The purpose of the portal sprogteknologi.dk is to provide easy and centralized access to metadata about Danish language resources to support the development of language technology and artificial intelligence in Danish, thus helping to ensure that the digital language in Denmark is Danish. The portal also offer the providers to display their language resources, get their organization name and logo posted at the portal as well as the capability to have their resource metadata harvested by Danish Common Public Dataportal and The European Dataportal.

The portal encourages contributors of language resources to:

  • confirm the metadata description that the portal contains about your language resources
  • confirm or inform the secretariat if there are changes in the metadata description about the language resources that you have provided on the platform
  • confirm that the portal only display metadata description about those of your language resources that are not payment imposed
  • confirm or indicate under which license your language resources may be used

What kind of access right does the user have?

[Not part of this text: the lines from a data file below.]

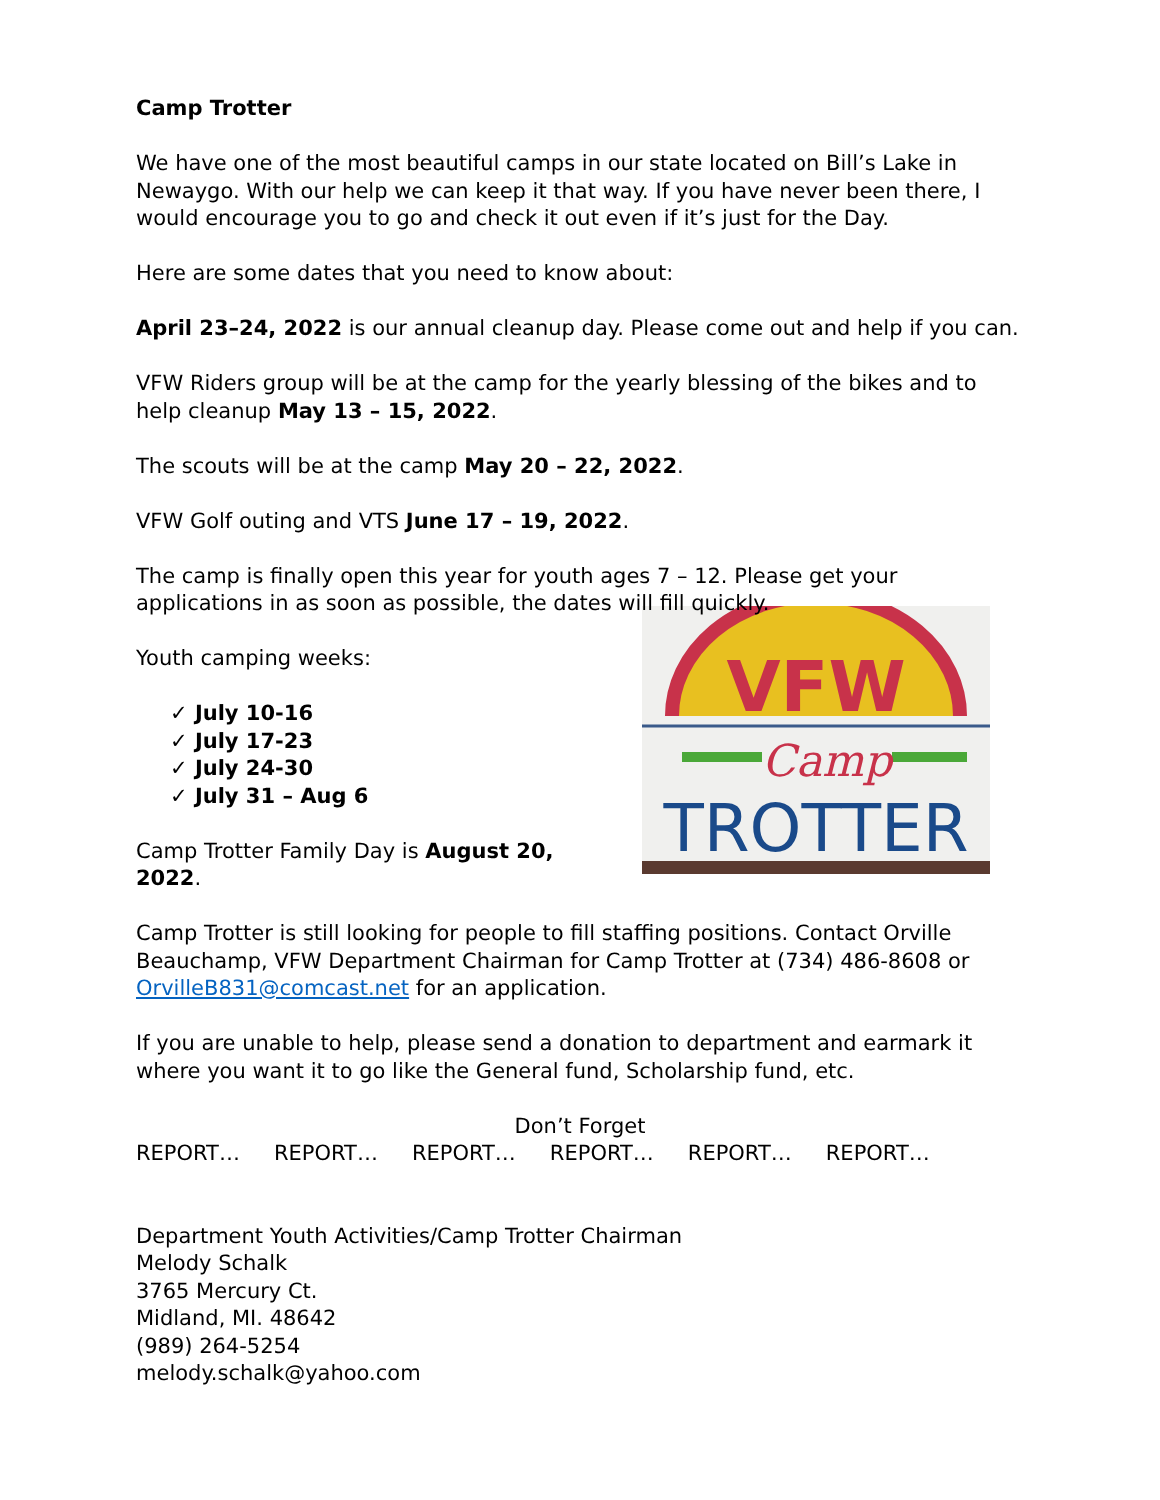Camp Trotter
We have one of the most beautiful camps in our state located on Bill’s Lake in Newaygo. With our help we can keep it that way. If you have never been there, I would encourage you to go and check it out even if it’s just for the Day.
Here are some dates that you need to know about:
April 23–24, 2022 is our annual cleanup day. Please come out and help if you can.
VFW Riders group will be at the camp for the yearly blessing of the bikes and to help cleanup May 13 – 15, 2022.
The scouts will be at the camp May 20 – 22, 2022.
VFW Golf outing and VTS June 17 – 19, 2022.
The camp is finally open this year for youth ages 7 – 12. Please get your applications in as soon as possible, the dates will fill quickly.
VFW
Camp
TROTTER
Youth camping weeks:
✓ July 10-16
✓ July 17-23
✓ July 24-30
✓ July 31 – Aug 6
Camp Trotter Family Day is August 20, 2022.
Camp Trotter is still looking for people to fill staffing positions. Contact Orville Beauchamp, VFW Department Chairman for Camp Trotter at (734) 486-8608 or OrvilleB831@comcast.net for an application.
If you are unable to help, please send a donation to department and earmark it where you want it to go like the General fund, Scholarship fund, etc.
Don’t Forget
REPORT… REPORT… REPORT… REPORT… REPORT… REPORT…
Department Youth Activities/Camp Trotter Chairman
Melody Schalk
3765 Mercury Ct.
Midland, MI. 48642
(989) 264-5254
melody.schalk@yahoo.com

The portal sprogteknologi.dk contains metadata about resources and datasets that are either public or partly public where resources and datasets only are available under certain conditions for example academic research or a specific use under special conditions. The portal does not display metadata about language resources that are payment imposed or require a payment fee for access to the language resource. 

Licenses

It is the responsibility of the resource contributor to define under which conditions the data may be used. Hence, the contributor must indicate under which license, the language resource can be assigned a reference to a license document.  It is recommended that the language resource is assigned a license that is as open as possible (eg Creative Commons). 

Ethical usage of language resources

The development of language technology solutions contains great possibilities for innovation. However, as with all uses of data, a range of ethical considera-tions regarding for instance biases in data and risks of misuse of data follows.

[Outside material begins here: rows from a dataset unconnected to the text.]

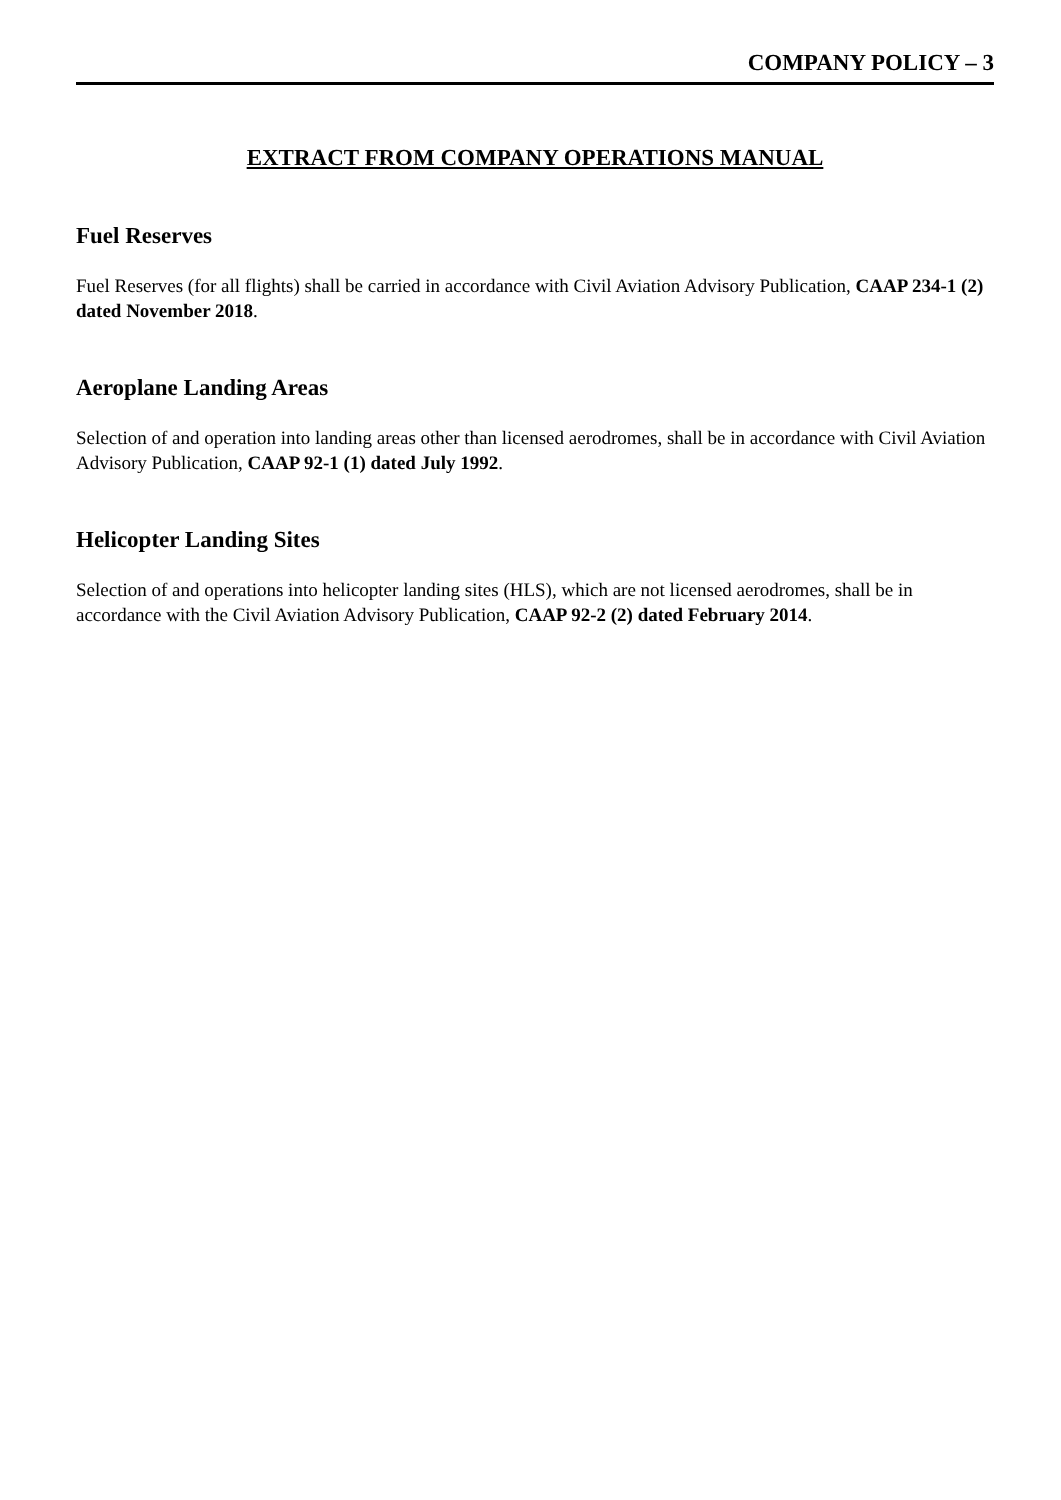COMPANY POLICY – 3
EXTRACT FROM COMPANY OPERATIONS MANUAL
Fuel Reserves
Fuel Reserves (for all flights) shall be carried in accordance with Civil Aviation Advisory Publication, CAAP 234-1 (2) dated November 2018.
Aeroplane Landing Areas
Selection of and operation into landing areas other than licensed aerodromes, shall be in accordance with Civil Aviation Advisory Publication, CAAP 92-1 (1) dated July 1992.
Helicopter Landing Sites
Selection of and operations into helicopter landing sites (HLS), which are not licensed aerodromes, shall be in accordance with the Civil Aviation Advisory Publication, CAAP 92-2 (2) dated February 2014.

We urge both data providers and data users to actively attempt to avoid biases by making sure that every gender, age group, population group and so on are represented in the data and clearly stating when biases are unavoidable. At all times, users of sprogteknologi.dk are expected to use data in an ethically respon-sible way that, by no means possible, can lead to misleading or cause harm. Moreover, it should always be clear when the users are interacting with a ma-chine and not a human being.
Find more information about principles and tools for supporting data ethics for instance at Dataetisk Råd (Dataetisk Råd | Nationalt Center for Etik).

FAIR principles 

Metadata descriptions at the platform must strive to live up to the FAIR principles. By registering and displaying metadata on the portal, the findability will increase and the metadata descriptions at the platform are detailed and readable to both humans and machines.

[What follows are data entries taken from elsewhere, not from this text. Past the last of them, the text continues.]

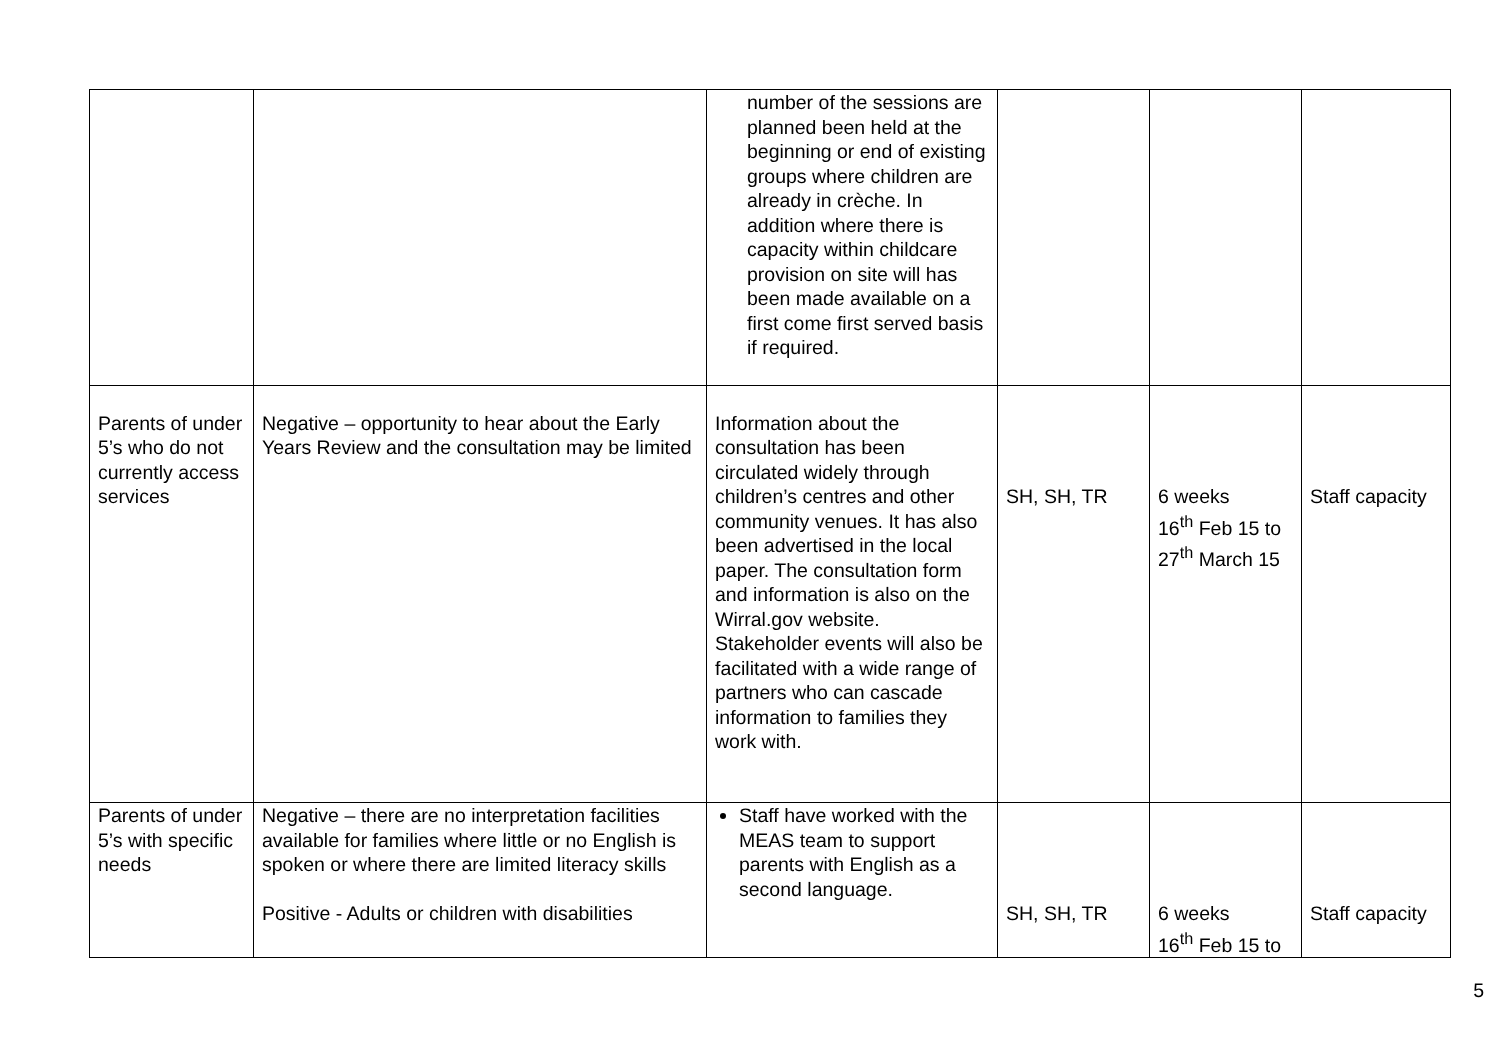| | | number of the sessions are planned been held at the beginning or end of existing groups where children are already in crèche. In addition where there is capacity within childcare provision on site will has been made available on a first come first served basis if required. | | | |
| Parents of under 5’s who do not currently access services | Negative – opportunity to hear about the Early Years Review and the consultation may be limited | Information about the consultation has been circulated widely through children’s centres and other community venues. It has also been advertised in the local paper. The consultation form and information is also on the Wirral.gov website. Stakeholder events will also be facilitated with a wide range of partners who can cascade information to families they work with. | SH, SH, TR | 6 weeks 16<sup>th</sup> Feb 15 to 27<sup>th</sup> March 15 | Staff capacity |
| Parents of under 5’s with specific needs | Negative – there are no interpretation facilities available for families where little or no English is spoken or where there are limited literacy skills Positive - Adults or children with disabilities | Staff have worked with the MEAS team to support parents with English as a second language. | SH, SH, TR | 6 weeks 16<sup>th</sup> Feb 15 to | Staff capacity |
5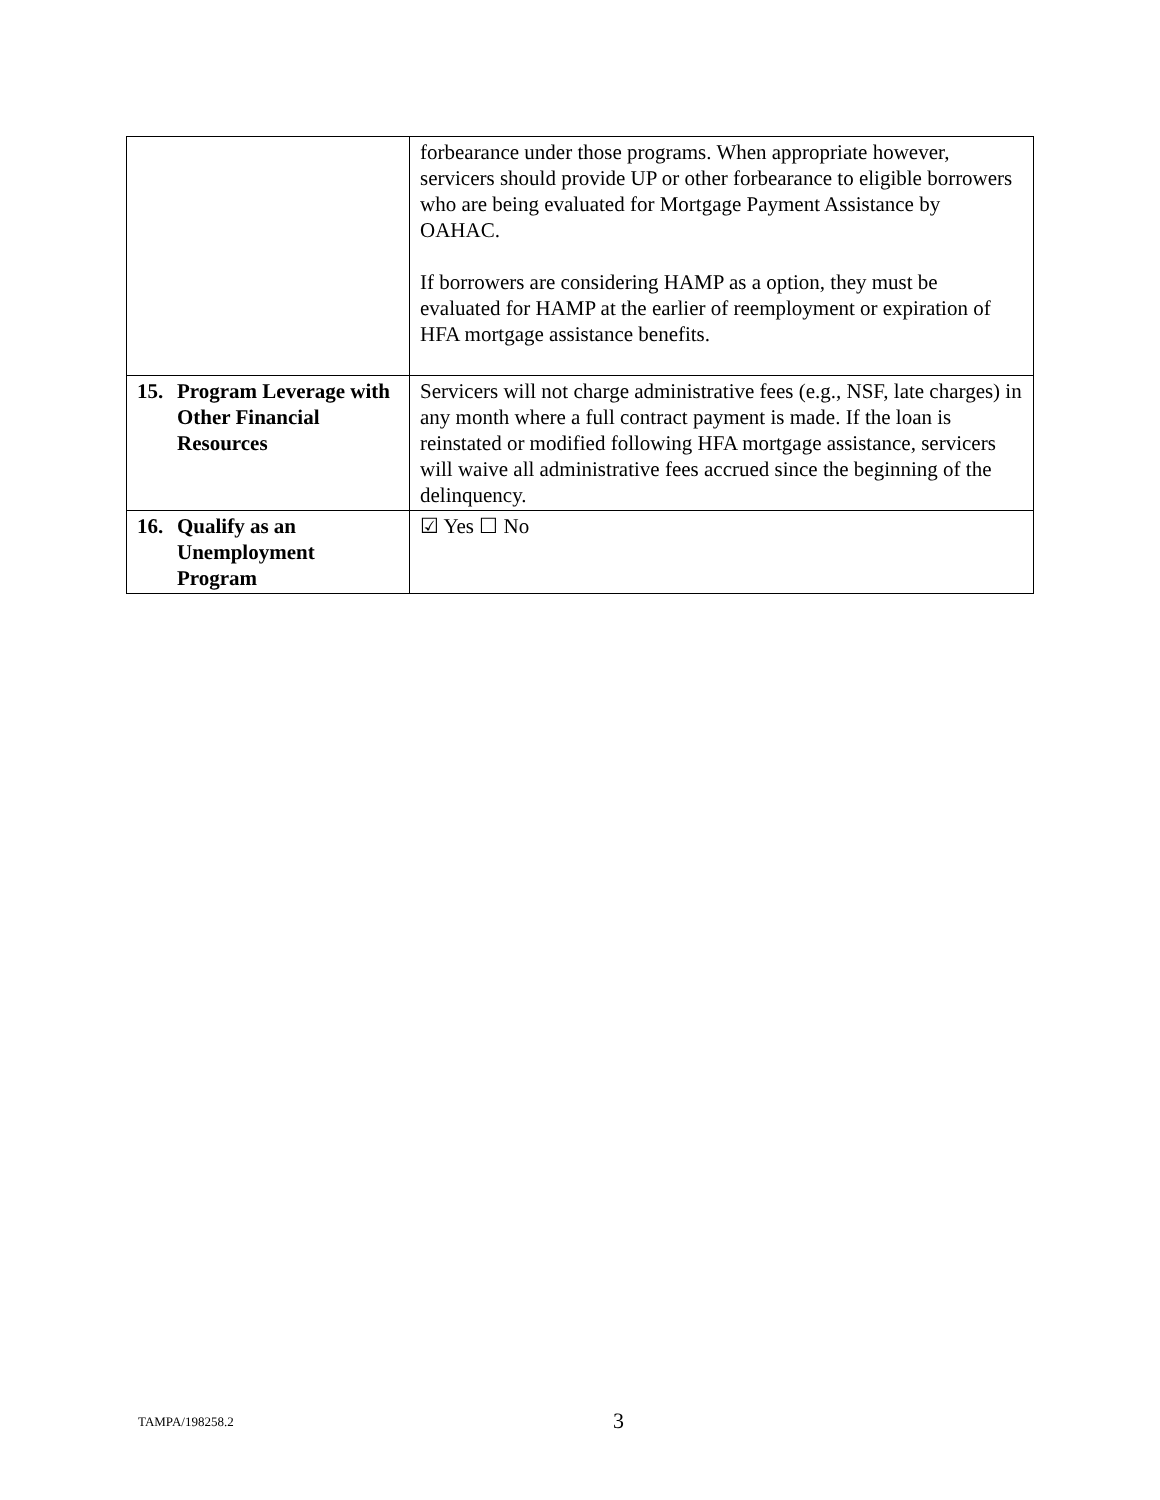| | forbearance under those programs. When appropriate however, servicers should provide UP or other forbearance to eligible borrowers who are being evaluated for Mortgage Payment Assistance by OAHAC. If borrowers are considering HAMP as a option, they must be evaluated for HAMP at the earlier of reemployment or expiration of HFA mortgage assistance benefits. |
| 15. Program Leverage with Other Financial Resources | Servicers will not charge administrative fees (e.g., NSF, late charges) in any month where a full contract payment is made. If the loan is reinstated or modified following HFA mortgage assistance, servicers will waive all administrative fees accrued since the beginning of the delinquency. |
| 16. Qualify as an Unemployment Program | ☑ Yes ☐ No |
TAMPA/198258.2 3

The principles emphasize machine-action ability (i.e., the capacity of computational systems to find, access, interoperate and reuse data with none or minimal human intervention) because humans increasingly rely on computational support to deal with data as a result of the increase in volume, complexity and creation speed of data.

FAIR principles:

  • Findable
  • Accessible
  • Interoperable
  • Reusable

Learn more at 'The Go FAIR Initiative'.

Metadata descriptions

Metadata descriptions are manually added or harvested to the platform by The Danish Agency for Digitisation. Information is based on metadata descriptions of datasets or language resources made available by the different resource providers.

The metadata descriptions of language resources displayed by sprogteknologi.dk are freely available to all users, as well as reusable and re-distributable under the Creative Public Domain license (CC0 https://creativecommons.org/publicdomain/zero/1.0/).

If metadata is harvested into the portal, we encourage the contributor to inform the secretariat if there are changes in the metadata description about the language resources. If the contributor prefer a fixed update cycle instead, this can be agreed with the secretariat.

The ownership and responsibility for datasets or other language resources remains with the organization who published the specific language resource. The concerned organization remains responsible for the validity and quality of their language resource and the carries the full legal responsibility for the language resource they publish.